What the exercise asks –
Return exactly the span of lines that opens with the line containing "資源とごみの収集日・分別検索" and closes with the last line of the data, inclusive.

*** Block opens ***

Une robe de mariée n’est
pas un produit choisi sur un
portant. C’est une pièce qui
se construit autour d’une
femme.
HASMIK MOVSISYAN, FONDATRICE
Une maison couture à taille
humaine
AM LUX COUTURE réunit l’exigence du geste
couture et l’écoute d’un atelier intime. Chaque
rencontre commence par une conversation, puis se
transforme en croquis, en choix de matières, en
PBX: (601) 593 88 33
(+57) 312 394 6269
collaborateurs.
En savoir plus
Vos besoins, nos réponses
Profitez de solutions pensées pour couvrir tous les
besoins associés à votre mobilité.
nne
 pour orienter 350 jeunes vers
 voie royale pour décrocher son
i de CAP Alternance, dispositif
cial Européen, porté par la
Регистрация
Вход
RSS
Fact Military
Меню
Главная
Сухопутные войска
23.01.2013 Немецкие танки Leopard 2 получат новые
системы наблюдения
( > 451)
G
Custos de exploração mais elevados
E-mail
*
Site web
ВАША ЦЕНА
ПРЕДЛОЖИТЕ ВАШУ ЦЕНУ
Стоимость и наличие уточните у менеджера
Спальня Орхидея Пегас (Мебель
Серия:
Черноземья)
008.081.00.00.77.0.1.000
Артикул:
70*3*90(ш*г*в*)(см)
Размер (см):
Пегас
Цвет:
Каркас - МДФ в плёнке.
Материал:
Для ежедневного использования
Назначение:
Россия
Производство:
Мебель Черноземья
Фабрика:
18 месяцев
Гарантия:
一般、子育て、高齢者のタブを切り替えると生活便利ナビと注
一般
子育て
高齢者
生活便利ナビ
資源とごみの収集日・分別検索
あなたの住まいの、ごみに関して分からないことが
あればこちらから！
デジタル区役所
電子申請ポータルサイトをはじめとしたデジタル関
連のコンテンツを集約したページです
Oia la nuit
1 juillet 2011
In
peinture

*** Block closes ***

Reply –
資源とごみの収集日・分別検索
あなたの住まいの、ごみに関して分からないことが
あればこちらから！
デジタル区役所
電子申請ポータルサイトをはじめとしたデジタル関
連のコンテンツを集約したページです
Oia la nuit
1 juillet 2011
In
peinture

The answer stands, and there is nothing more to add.